Fleat had meantime changed out of his owl-shape and was busily rummaging through the saddle-bags looking for his clothing. A heap of feathers lay at his feet, and drifted around in the faint stirrings of the air.
Near the midst of the ruins they found a very ancient tree of a sort that the boy had never seen before. It sported heavy thick spreading branches, so that it looked something like an oak except that it’s leaves with a deep rich purple. Around the tree was a broken court of stone flags fringe-bordered by tufty weeds.
“This will do,” said Caewen. “I have to sleep. I’m not sure I will be able to go on much longer.”
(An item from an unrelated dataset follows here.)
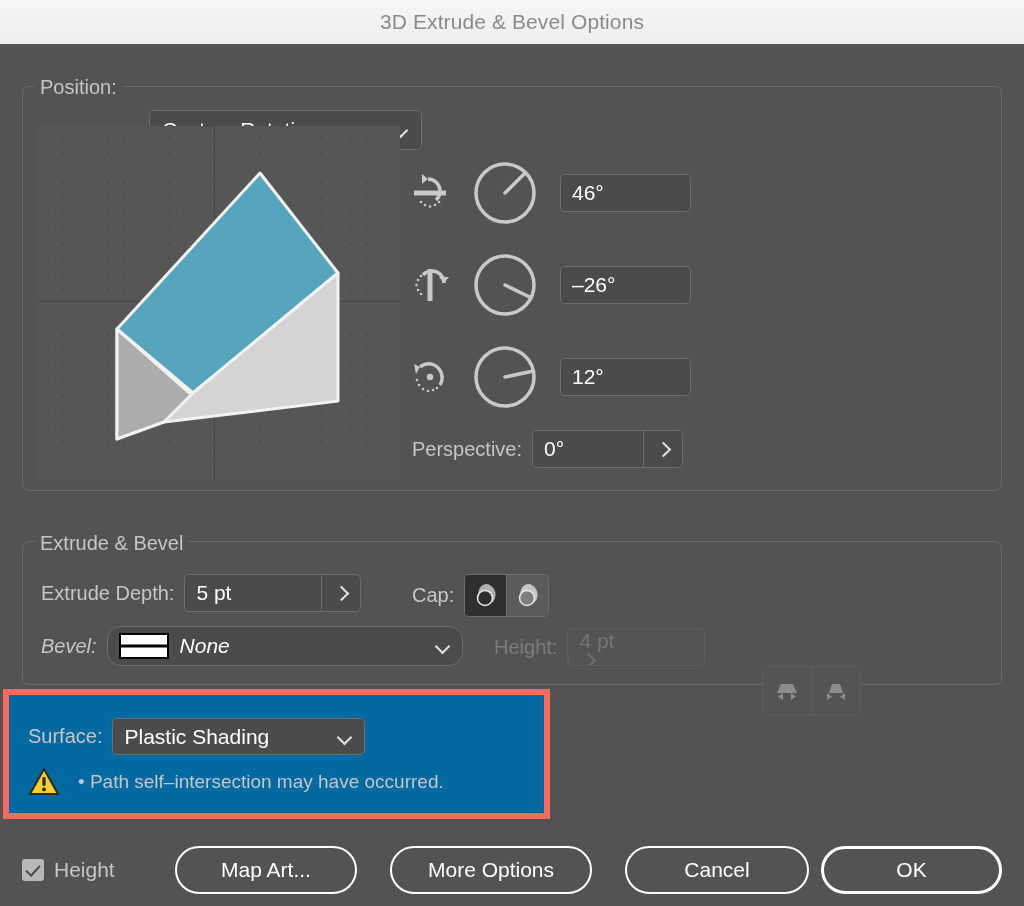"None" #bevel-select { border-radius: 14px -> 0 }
While the boy set up camp, Fleat flopped onto the hard cold stone and slept. After all, he had been flying all night. As soon as he was unsaddled, Dapplegrim left them for a bit, wandering away into the trees. He did not explain why, though presumably he intended to look for anything that might be dangerous and convince such things that they ought not try their luck. Caewen, despite her exhausted state, seemed to be more curious about the tree. She walked around it. She trailed her fingertips on the bark. She stopped at a place where there was a muddy pool of water grasped between two great and twisted roots that plunged into the shattered courtyard stone.
There she crouched down, and stared into the dark water. Then she groped about and picked up some big nuts from the leaf litter. They must have come from the tree. She studied them carefully. They were something like acorns, but black and shiny.
Not paying attention to her, the boy distantly heard her say something to herself very low, very quiet and then, louder: “These have power in them.”
“What?” said the boy looking up from where he had been shaking out bedrolls.
She threw one of the nuts into the muddy pool. “One for the men of the prince.” The nut made a plop as it vanished into the sediment-thick water. “One for the beasts that are boggarts.” Plop. Another nut went in. Only then did the boy realise she was casting another spell. “One for the warths that are dead.” Plop.
“No!” yelled the boy. She was too weak. Hadn’t Dapplegrim said over and over that another act of charm-working might outright kill her?
She looked straight at him and the expression on her face was distant, pale and very nearly unearthly. “They cannot find us now. Not for a while at least. Don’t worry.” She was trembling. “I mostly was able to use power from the tree. Not my own blood and life. They will be lost in murk. The men of the prince. The boggarts. The dead women.” She waved a hand towards the muddy pool. “Like nuts in murky water.” And then she collapsed.